Yesterday Grover and I went across Wayne National Forest to the beaver pond.  Along the way, he got the opportunity to practice agility again.

Sometimes I think it would be SO fun to set up an agility trail through the woods with jumps and logs to run across and climb and a tunnel to go through.  Maybe someday I will actually do it.  

The beavers have been incredibly busy this fall.  I think their family must have grown because  there are so many trees that have been felled or are in the process of being cut down. Yesterday we were on the back side of the pond where there are no large trees because almost all of what you will see in the following photos used to be neglected hayfield.  There was also an old house and some buildings until the government came in and removed all traces of them about 8 years ago.  I will try to get out soon on a nice day and take some photos from the road where it is easy to see where the beavers are gnawing through large trees.

 Where Grover is standing is the very back side of the marsh area created by the beavers.  In fact, the water to the extreme left is covering what used to be my walking path.  While I was taking these photos, I was being scolded by an agitated Kingfisher who was obviously unhappy Grover and I were there.  Back in November, I also saw a family of about 8 wood ducks on the pond .  I have never seen that type of duck in our area before and was delighted to see them.  They may have seen the pond as a nice resting place on their migration south.  They were quite lovely.

 Looking to the right from the above photo you can see across the marshy area to the slightly deeper part of the pond.  The beaver lodge is on the far side of this, somewhat centered in the photo.  From the road (which you can see going uphill at a slight angle) we can actually walk right to the beaver lodge.  No one has interfered with it in some time and it has been made larger and there is a nice big "pantry" of limbs in the water close by for easy winter access.  This area in my opinion has been enhanced by the presence of the beaver family and I only hope they are left in peace.  

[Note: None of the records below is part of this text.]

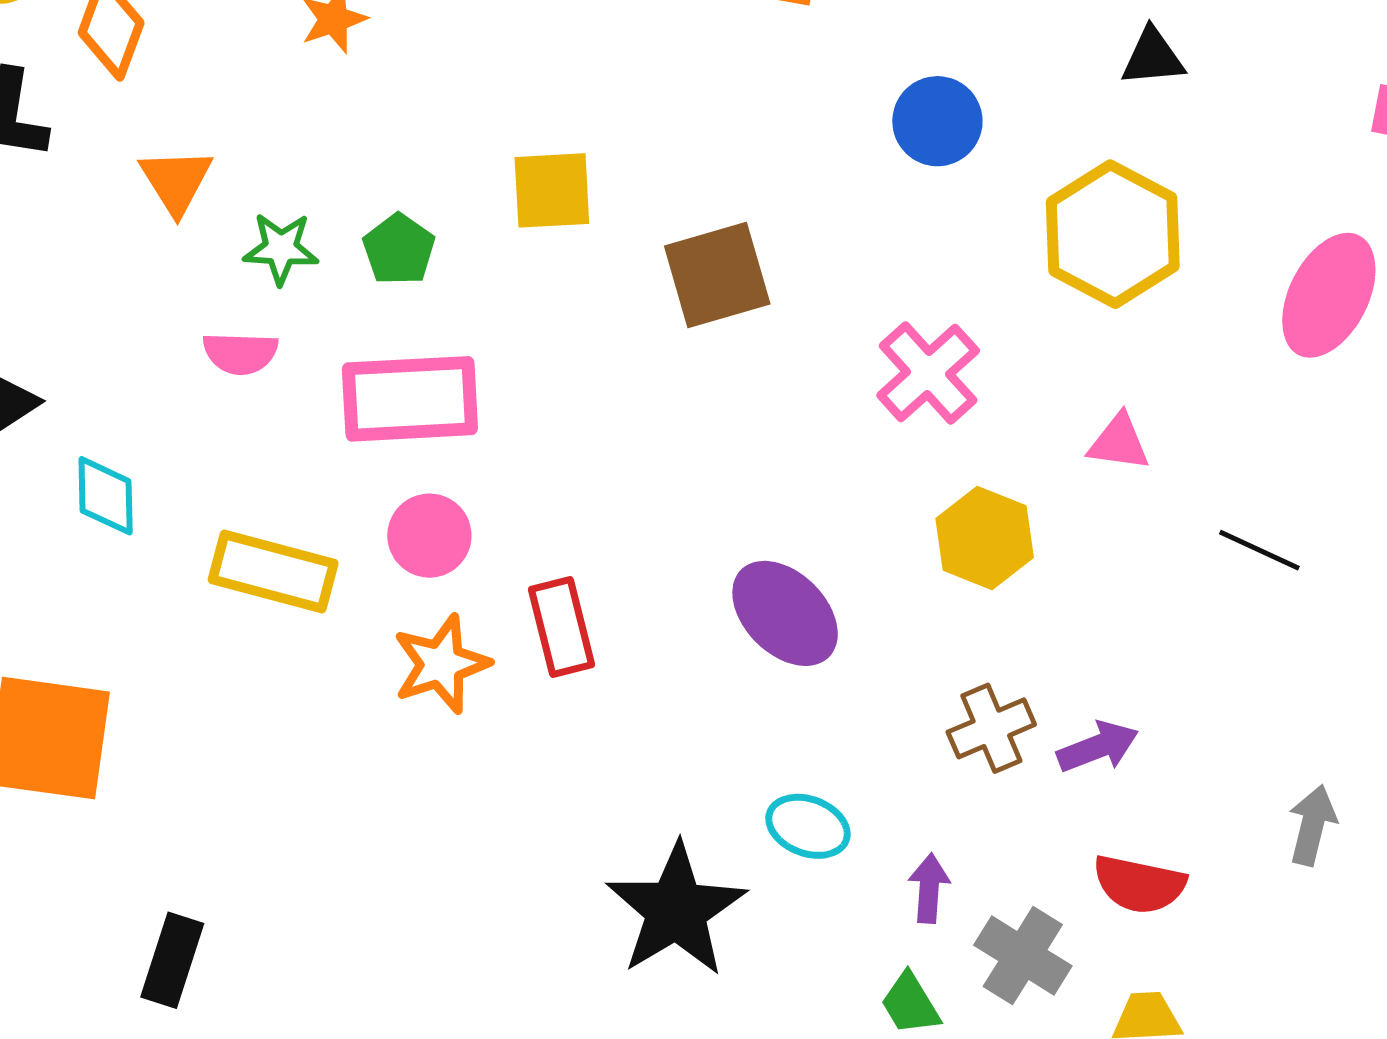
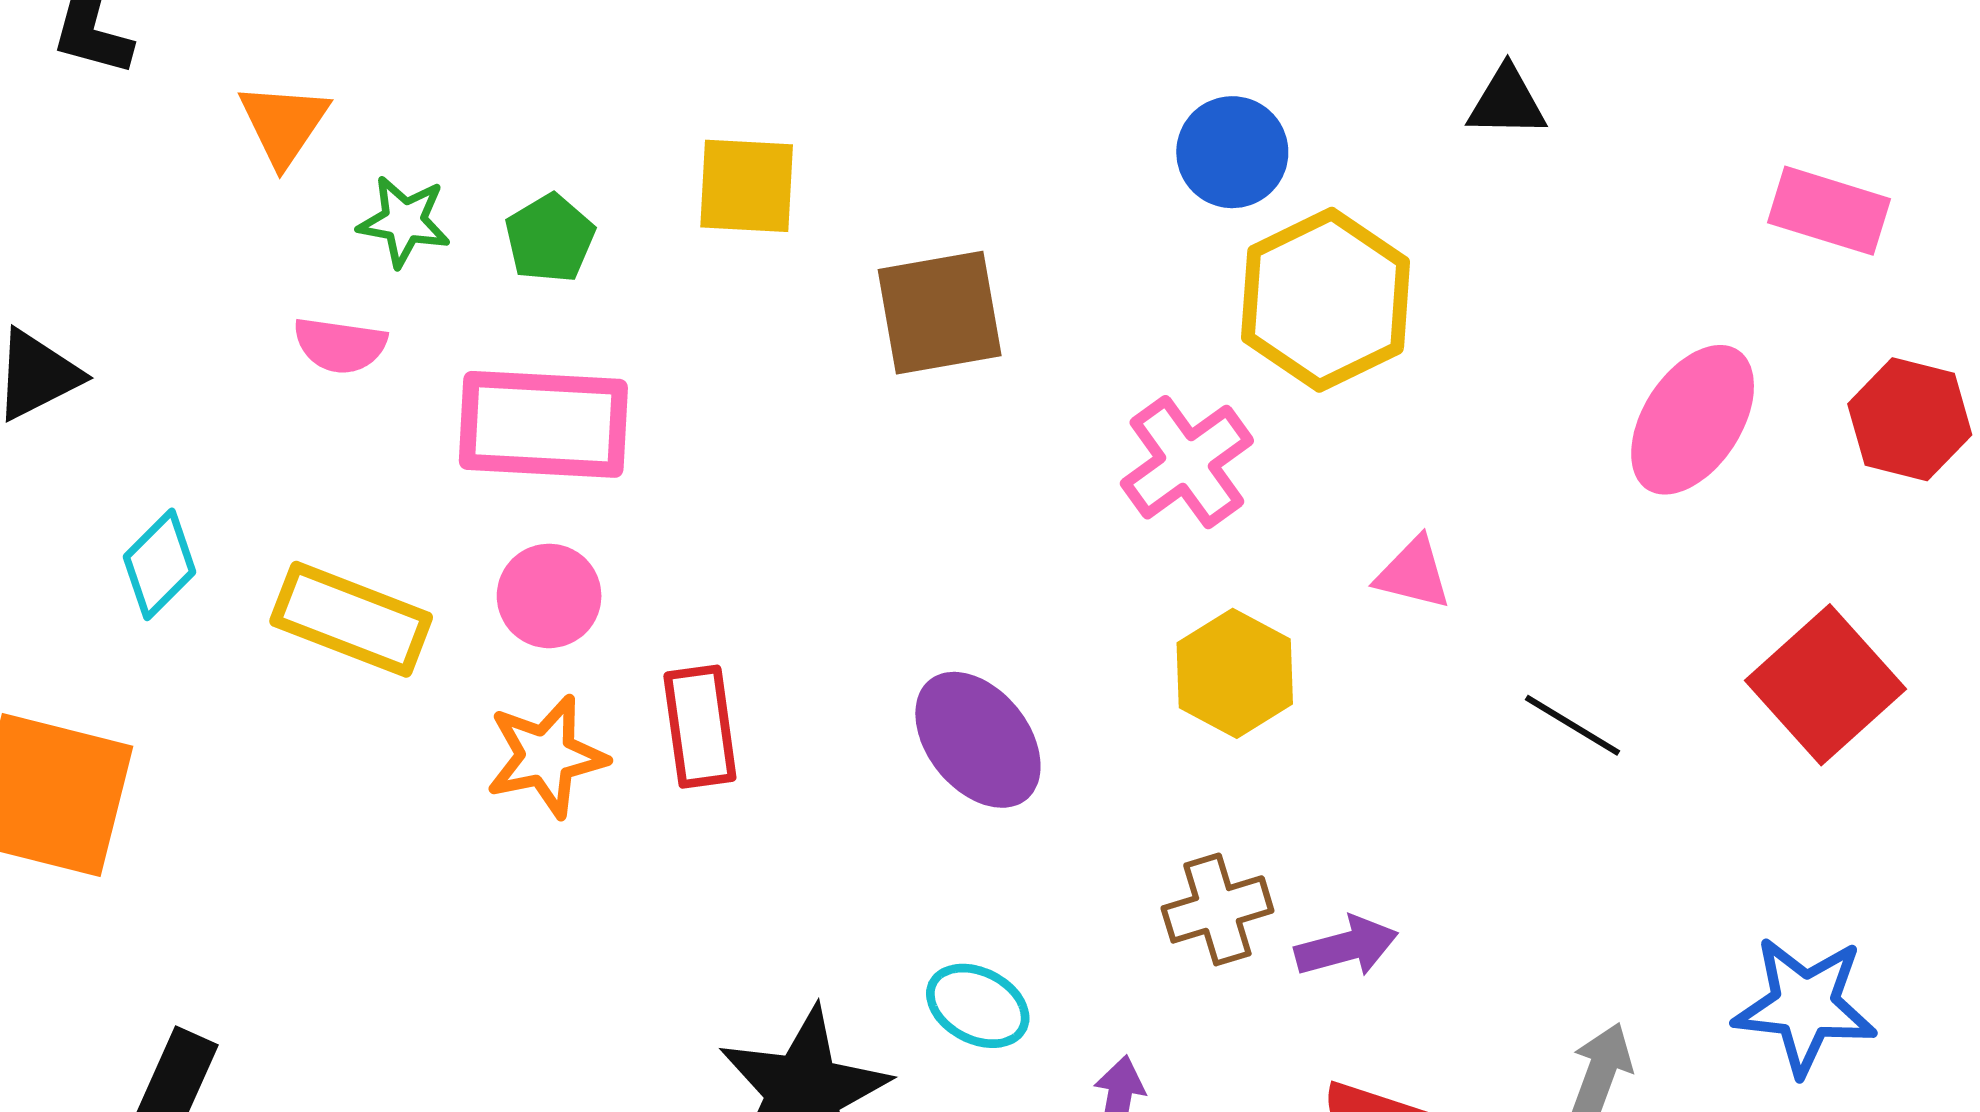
yellow hexagon: (1113, 234) -> (1326, 300), moved
cyan diamond: (106, 496) -> (159, 564), moved, turned 40

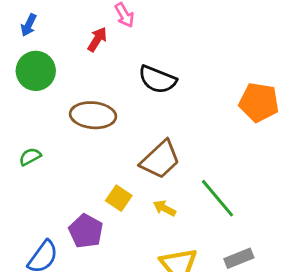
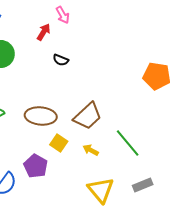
black semicircle: (157, 79) -> (61, 60), moved, size x0.6
brown ellipse: (93, 115) -> (41, 116), moved

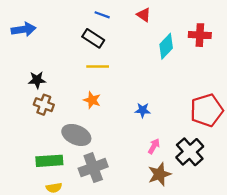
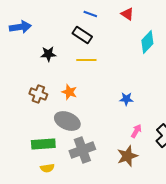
black star: (37, 80) -> (48, 54), moved
orange star: (92, 100) -> (69, 92), moved
brown star: (159, 174) -> (127, 156), moved

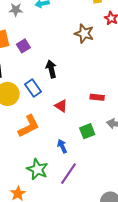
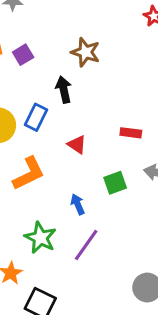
brown star: (84, 34) -> (85, 52), moved
blue rectangle: (33, 88) -> (36, 117), turned 60

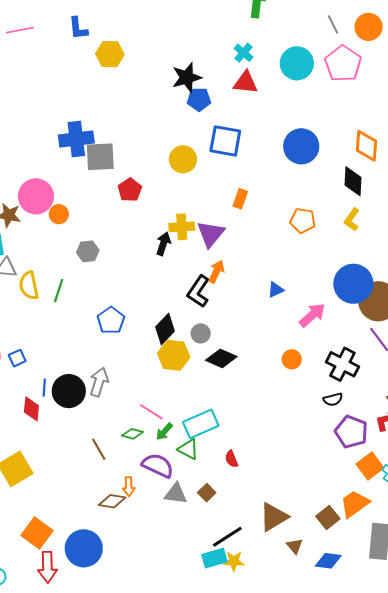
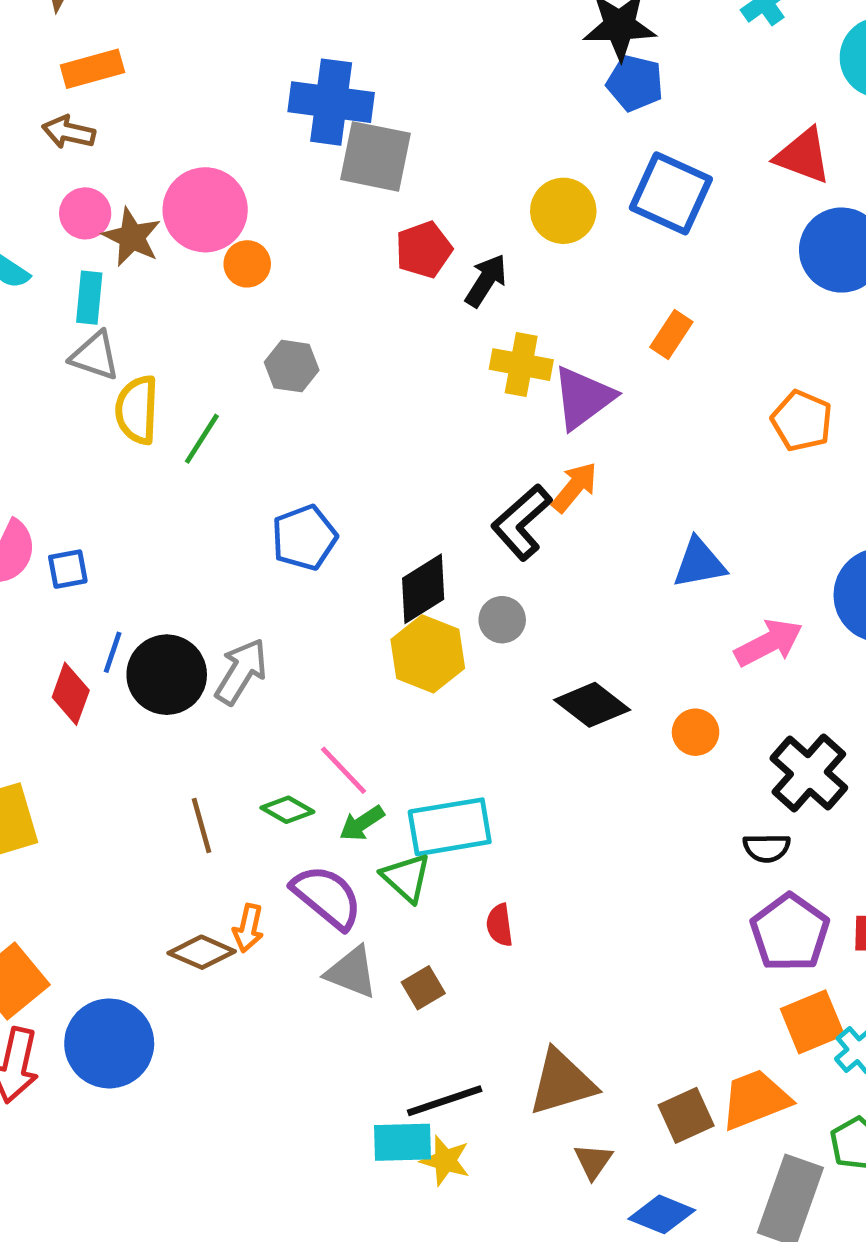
red triangle: (246, 83) -> (803, 156), moved
black arrow: (163, 244) -> (486, 280), moved
blue triangle: (276, 290) -> (699, 563), size x1.4
black diamond: (221, 358) -> (592, 705), moved

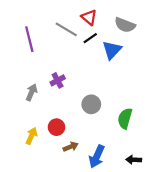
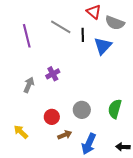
red triangle: (89, 17) -> (94, 12), moved
black line: (90, 38) -> (83, 35), turned -56
gray circle: (91, 104) -> (82, 110), moved
yellow arrow: (32, 136) -> (21, 132), moved, turned -70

Here are some small trees near the old house foundation that have been cut and taken for winter food storage.

This closeup is of a young tree probably about 3" in diameter.  You can easily see the teeth marks in the wood.  

I had pretty much finished up any gift knitting until yesterday when I decided I needed to make one more hat.  And then I have another hat promised for New Year's weekend.  Hats are quick.

Both my looms have had projects removed from them.  I finished weaving my Krokbragh sampler, which I love.
But look at all those ends I need to weave in.  This is 17" X 42".  It looks nice in front of the fireplace in our office, so it may end up there after I weave in ends.  Or it may become a bench pad or a pillow.  

And I took 2 scarves off my loom in the home studio.  I am in the process of twisting the fringes on the ends of both of them and then they will be done.  But here is how they looked on the loom.  The pattern is the same on both, but the second one is my favorite because the colors contrast enough for the detail to show well.  

 When I post next, it will be 2018.  There are a lot of changes coming for 2018.  The biggest of course being the arrival of our first grandchild, but our older son will be graduating from college as well as becoming a father, and Sam and I may see some changes in our own lives as well.  I'm looking forward to a great year.